17 Aug 2015

70% of wealthy US families lose their wealth by the second generation, and a stunning 90% by the third. “Generation Threes are usually doomed.” “It takes the average recipient of an inheritance 19 days until they buy a new car.”

A little honesty might help preserve the family fortune.

When Stephen Lovell used to visit his grandparents as a kid, it was like entering the world of Cole Porter or The Great Gatsby.
People dressed in tuxedos and sipped cocktails. They owned boats, airplanes, a hobby farm. Not to mention a lavish mansion in Ontario, Canada, and a summer home in Southampton, New York.
He estimates that his grandfather, who founded the John Forsyth Shirt Co, had a fortune of at least $70 million in today’s dollars. But through a combination of bad decisions, bad luck, and alcohol dependency, the next generation squandered that money.
“I think about it all the time,” says Lovell, a financial planner in Walnut Creek, California.
Indeed, 70% of wealthy families lose their wealth by the second generation, and a stunning 90% by the third, according to the Williams Group wealth consultancy.
U.S. Trust recently surveyed high-net-worth individuals with more than $3 million in investable assets to find out how they are preparing the next generation for handling significant wealth. 
“Looking at the numbers, 78% feel the next generation is not financially responsible enough to handle inheritance,” says Chris Heilmann, U.S. Trust’s chief fiduciary executive.
And 64% admit they have disclosed little to nothing about their wealth to their children.
The survey lists various reasons: People were taught not to talk about money, they worry their children will become lazy and entitled, and they fear the information will leak out.
When I asked financial planners why the wealthy are so poor at passing along money smarts and why second- and third-generation heirs turn out to be so ham-handed, the answers were surprisingly frank.
A sampling: “Most of them have no clue as to the value of money or how to handle it.” “Generation Threes are usually doomed.” “It takes the average recipient of an inheritance 19 days until they buy a new car.”
Yes, the statistics may be grim. But just because most wealthy families see their fortunes evaporate within a couple of generations does not mean yours will. Some strategies to avoid it:
Talk Early and Often
You may think you are encouraging hard work by not disclosing wealth to your kids, but that really just fosters ignorance.

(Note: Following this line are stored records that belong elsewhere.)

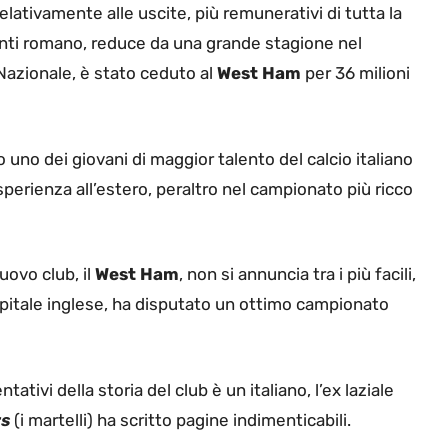
elativamente alle uscite, più remunerativi di tutta la
nti romano, reduce da una grande stagione nel
Nazionale, è stato ceduto al
West Ham
per 36 milioni
uno dei giovani di maggior talento del calcio italiano
’esperienza all’estero, peraltro nel campionato più ricco
uovo club, il
West Ham
, non si annuncia tra i più facili,
 capitale inglese, ha disputato un ottimo campionato
tivi della storia del club è un italiano, l’ex laziale
s
(i martelli) ha scritto pagine indimenticabili.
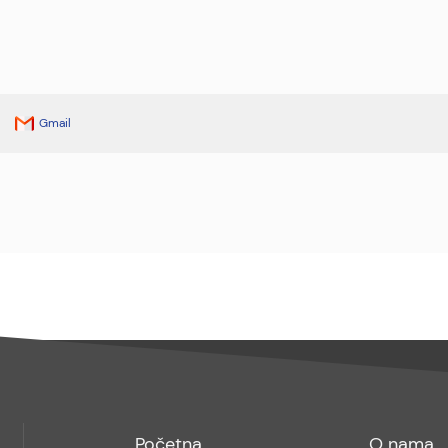
Gmail
Footer
Footer
Početna
O nama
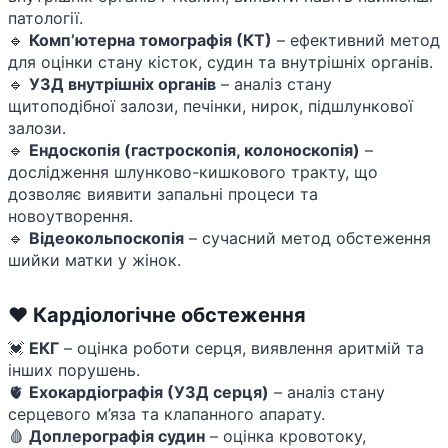
патології.
🔹
Комп’ютерна томографія (КТ)
– ефективний метод
для оцінки стану кісток, судин та внутрішніх органів.
🔹
УЗД внутрішніх органів
– аналіз стану
щитоподібної залози, печінки, нирок, підшлункової
залози.
🔹
Ендоскопія (гастроскопія, колоноскопія)
–
дослідження шлунково-кишкового тракту, що
дозволяє виявити запальні процеси та
новоутворення.
🔹
Відеокольпоскопія
– сучасний метод обстеження
шийки матки у жінок.
❤️ Кардіологічне обстеження
💓
ЕКГ
– оцінка роботи серця, виявлення аритмій та
інших порушень.
🫀
Ехокардіографія (УЗД серця)
– аналіз стану
серцевого м’яза та клапанного апарату.
🩸
Доплерографія судин
– оцінка кровотоку,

If you have just never talked about money, get over it, and give your kids a crash course in financial literacy. Many financial institutions, including U.S. Trust, offer specialized learning materials and courses to get heirs up to speed.

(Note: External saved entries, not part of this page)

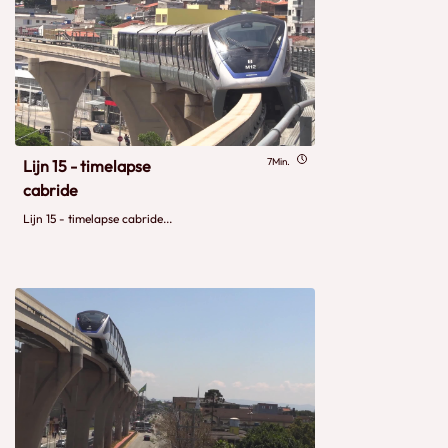
7Min.
Lijn 15 - timelapse
cabride
Lijn 15 - timelapse cabride...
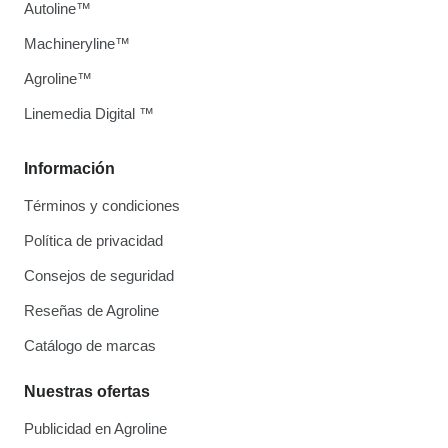
Autoline™
Machineryline™
Agroline™
Linemedia Digital ™
Información
Términos y condiciones
Política de privacidad
Consejos de seguridad
Reseñas de Agroline
Catálogo de marcas
Nuestras ofertas
Publicidad en Agroline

That goes for grandkids, too: Instill smart money lessons in them, and you have pushed family wealth forward another 30 or 40 years. 
Discuss the Will
If you are ready for true transparency, take it up a notch and bring up the elephant in the room: the will.
“Parents and grandparents should communicate the whats and whys of their will in a group setting, with all their children present, long before the will is read,” says David Mullins, a planner in Richlands, Virginia.
That way, you can hash out any issues as a family beforehand. It is better than after the fact, when the patriarch or matriarch is not around to explain or make adjustments, and things devolve into all-out legal war.
“Trust me, siblings will find out who got what,” says Mullins. “Without proper communication, this can destroy families.”